Фрол стоит, обхватив за шеи лошадей, побледневший, со вздрагивающими губами.
«Фролка, давай».
«Боюсь, тятенька. Страховито!»
«Я тебе, сукин сын, испугаюсь!»
Фрол обвязывается бичевой, спускается с лошадьми на берег. Оспа выкидывается на скалы, крутит обломки деревьев. Брызги и пена ослепляют Фрола.
Лука смотрит на сына, Фрол смотрит на отца.
«Али испужался, язенок?» — сквозь рев воды долетает до Черского голос Луки. В его голосе слышится тревога за сына.
Фрол отступает от берега.
«Тятяня, благослови на погибель…»
Лука вышагивает вперед и с размаху ошеломляет сына оплеухой.
— Я тебя, идиёт, благословлю на погибель! Кобелевы не погибают!
Сын молчит. Молчит Черский. Спорить с Лукой бесполезно, да и не нужно. Лука размашисто крестит сына раскоряченными пальцами.
«Благословляю на переправу. Пошел!»
Фрол, ухватив за шеи лошадей, кидается в Оспу.
Ревет река. Ржут лошади. Фрол и животные исчезают в водоворотах. Человеческая и лошадиные головы всплывают на середине, их несет к отвесным каменным «щекам». Сжатая этими «щеками», совсем озверела Оспа. Там, в узком проходе, она обрушивается водопадом. Унесет Фрола к водопаду — пропал!
Лука и Черский, напрягая все силы, удерживают бичевой Фрола. Ладони горят от мокрой натянутой бичевы. Слезы на глазах Луки или брызги? Кобелев уже по пояс в воде.
«Отпусти бичеву, едреный шиш! — хрипит Лука. — Ослобони маненько, бичевой парня задавим».
Черский ослабляет конец бичевы.
Фрол уже на левом берегу реки. Перебродил. Отряхивается, фыркает. К Черскому и Кобелеву доносится его ликующий голос.
«Тятенька, жи-во-й я-я!
Гремит победоносное ржание лошадей.
«Ишь ты, едреный шиш!»
«В тебя, Лука Еремеевич».
«В деда пошел! Дед-то у него человек был. Кедр!»
Лука Еремеевич выжимает речную пену из бороды.
— Пора и нам, господин Черский, на ту сторону шлепать.
Фрол сделал самое трудное — перенес бичеву на левый берег, натянул ее над водой. Теперь, цепляясь за бичеву, как за поручни, можно перебираться. Опасно, но уже можно.
После переправы Лука Еремеевич лукаво хихикнул:
«Не мы с тобой, барин, реку перебродили, а бог перенес. А я, признаться, похлестал маненечко воду, чтобы уластить ее».
«Жаркая переправа была».
«В аду, чать, не горячее? А ты, барин, шибко на середке бледнел».

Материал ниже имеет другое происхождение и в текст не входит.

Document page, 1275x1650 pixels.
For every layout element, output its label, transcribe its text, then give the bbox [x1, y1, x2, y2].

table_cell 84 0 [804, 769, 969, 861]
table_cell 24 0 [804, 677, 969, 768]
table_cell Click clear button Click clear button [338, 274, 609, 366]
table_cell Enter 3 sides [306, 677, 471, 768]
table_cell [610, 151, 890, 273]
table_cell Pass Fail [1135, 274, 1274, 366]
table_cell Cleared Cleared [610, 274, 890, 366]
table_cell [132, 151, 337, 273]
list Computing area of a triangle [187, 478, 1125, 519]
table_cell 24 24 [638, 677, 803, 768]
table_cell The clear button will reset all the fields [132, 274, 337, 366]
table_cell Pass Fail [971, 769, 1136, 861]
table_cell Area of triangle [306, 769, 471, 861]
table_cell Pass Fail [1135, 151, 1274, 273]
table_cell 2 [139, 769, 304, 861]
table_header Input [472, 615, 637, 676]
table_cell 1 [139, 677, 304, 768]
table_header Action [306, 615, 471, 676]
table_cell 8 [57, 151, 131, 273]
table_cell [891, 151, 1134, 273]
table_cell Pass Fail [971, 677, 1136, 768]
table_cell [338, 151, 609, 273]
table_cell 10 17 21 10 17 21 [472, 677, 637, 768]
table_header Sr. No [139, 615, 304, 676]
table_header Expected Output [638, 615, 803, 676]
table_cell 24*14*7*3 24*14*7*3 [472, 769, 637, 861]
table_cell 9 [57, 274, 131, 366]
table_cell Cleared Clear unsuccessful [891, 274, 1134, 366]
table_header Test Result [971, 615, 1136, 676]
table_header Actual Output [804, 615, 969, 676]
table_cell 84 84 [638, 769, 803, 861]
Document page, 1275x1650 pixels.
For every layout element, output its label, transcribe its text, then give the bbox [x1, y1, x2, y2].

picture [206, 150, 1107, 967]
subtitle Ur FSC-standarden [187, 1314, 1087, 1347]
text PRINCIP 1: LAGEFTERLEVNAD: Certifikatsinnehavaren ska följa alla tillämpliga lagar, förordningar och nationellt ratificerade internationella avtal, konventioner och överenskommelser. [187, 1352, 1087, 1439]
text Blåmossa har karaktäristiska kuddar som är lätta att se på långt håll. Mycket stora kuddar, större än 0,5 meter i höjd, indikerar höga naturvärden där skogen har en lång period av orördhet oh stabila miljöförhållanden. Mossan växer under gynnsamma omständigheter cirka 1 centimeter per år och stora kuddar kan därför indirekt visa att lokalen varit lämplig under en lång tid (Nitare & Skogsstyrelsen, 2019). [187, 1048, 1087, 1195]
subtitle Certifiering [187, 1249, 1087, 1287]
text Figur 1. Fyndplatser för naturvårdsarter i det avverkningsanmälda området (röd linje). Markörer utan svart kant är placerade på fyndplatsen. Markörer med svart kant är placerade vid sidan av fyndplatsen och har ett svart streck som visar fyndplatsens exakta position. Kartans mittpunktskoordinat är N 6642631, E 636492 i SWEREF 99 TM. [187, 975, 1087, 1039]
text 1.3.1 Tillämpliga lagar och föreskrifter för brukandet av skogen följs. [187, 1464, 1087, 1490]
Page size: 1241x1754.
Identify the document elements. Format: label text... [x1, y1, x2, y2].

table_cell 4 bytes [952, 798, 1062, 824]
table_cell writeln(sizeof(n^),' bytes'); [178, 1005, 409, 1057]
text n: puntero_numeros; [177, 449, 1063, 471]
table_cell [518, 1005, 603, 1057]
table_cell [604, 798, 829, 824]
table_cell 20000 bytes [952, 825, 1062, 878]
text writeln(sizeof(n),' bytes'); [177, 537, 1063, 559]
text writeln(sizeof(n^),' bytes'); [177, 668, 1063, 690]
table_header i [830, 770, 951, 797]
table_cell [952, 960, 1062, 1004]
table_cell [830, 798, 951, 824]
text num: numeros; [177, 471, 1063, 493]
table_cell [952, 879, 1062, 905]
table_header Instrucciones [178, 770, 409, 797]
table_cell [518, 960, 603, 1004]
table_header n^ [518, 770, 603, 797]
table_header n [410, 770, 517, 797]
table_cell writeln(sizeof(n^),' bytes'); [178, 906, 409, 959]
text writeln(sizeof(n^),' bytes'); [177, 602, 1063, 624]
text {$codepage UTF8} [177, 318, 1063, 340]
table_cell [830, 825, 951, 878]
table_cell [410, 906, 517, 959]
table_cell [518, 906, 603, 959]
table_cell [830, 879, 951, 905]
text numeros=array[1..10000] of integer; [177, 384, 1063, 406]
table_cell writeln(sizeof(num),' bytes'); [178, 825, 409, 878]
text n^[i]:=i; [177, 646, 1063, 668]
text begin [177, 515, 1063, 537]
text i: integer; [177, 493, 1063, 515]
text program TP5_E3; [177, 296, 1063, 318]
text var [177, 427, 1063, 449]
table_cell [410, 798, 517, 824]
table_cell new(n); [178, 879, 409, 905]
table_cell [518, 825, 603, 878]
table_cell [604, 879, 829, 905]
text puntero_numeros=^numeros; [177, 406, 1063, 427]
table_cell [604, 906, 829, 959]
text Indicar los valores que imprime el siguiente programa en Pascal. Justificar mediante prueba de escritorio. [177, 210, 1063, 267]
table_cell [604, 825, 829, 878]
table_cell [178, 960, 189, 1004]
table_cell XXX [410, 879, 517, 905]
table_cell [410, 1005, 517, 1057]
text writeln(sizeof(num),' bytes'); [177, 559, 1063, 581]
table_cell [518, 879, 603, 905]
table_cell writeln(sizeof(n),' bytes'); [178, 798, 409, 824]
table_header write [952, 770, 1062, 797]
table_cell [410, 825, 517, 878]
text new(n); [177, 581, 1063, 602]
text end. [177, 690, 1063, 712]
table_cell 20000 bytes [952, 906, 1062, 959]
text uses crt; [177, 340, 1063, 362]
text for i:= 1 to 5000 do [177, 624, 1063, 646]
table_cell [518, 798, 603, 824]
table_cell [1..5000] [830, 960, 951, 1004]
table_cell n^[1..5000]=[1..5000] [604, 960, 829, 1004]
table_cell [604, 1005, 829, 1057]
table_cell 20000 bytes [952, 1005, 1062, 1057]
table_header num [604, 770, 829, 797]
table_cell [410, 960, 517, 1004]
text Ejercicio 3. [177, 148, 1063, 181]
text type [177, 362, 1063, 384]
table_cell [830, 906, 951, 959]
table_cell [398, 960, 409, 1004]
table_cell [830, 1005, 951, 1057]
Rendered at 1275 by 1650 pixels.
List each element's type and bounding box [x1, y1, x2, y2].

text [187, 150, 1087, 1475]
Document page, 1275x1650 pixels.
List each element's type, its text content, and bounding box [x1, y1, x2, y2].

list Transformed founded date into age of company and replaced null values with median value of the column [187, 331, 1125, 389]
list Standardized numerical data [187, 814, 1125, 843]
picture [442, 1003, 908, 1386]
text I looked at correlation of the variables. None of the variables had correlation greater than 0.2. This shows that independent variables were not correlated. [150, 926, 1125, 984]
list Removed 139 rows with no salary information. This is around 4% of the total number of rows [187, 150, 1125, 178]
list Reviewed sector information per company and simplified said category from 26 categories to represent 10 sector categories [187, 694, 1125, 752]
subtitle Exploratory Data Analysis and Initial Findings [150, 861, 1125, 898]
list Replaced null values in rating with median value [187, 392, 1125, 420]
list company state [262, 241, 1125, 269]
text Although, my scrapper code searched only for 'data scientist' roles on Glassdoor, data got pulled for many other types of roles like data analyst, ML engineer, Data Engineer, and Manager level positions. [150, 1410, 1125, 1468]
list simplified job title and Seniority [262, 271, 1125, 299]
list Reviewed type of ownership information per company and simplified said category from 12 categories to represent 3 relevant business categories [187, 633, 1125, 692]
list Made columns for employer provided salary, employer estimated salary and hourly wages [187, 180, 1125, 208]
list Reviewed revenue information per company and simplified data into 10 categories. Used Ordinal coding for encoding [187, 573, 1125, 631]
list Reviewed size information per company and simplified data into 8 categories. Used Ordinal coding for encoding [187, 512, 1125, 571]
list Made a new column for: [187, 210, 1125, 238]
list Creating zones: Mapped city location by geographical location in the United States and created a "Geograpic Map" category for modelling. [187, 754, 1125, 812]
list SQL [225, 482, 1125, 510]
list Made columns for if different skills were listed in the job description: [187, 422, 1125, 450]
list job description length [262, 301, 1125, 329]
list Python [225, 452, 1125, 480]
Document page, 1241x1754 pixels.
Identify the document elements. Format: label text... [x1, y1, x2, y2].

«Как не побледнеешь, беда ведь».
Новые картины обступают путешественника: память убирает одну, выдвигает другую, заменяет третьей. Семнадцать раз переправлялись они вот такими способами через Оспу. Семнадцать одинаковых по трудностям и разных по случайностям переправ.
Черский всегда прислушивался к словам простых людей, ценил их тонкую наблюдательность и опыт.
«Почему, Лука Еремеевич, соболь такой хищный зверек? Буквально все пожирает?»
«Нет, барин. Соболь белки не ест. Он ведь с белкой все равно что родня. Только соболь будто постарше, попочетнее. Он вроде как жандармский офицер перед становым приставом…»
После этого разговора Черский много раз потрошил соболиные желудки и не нашел в них беличьих останков.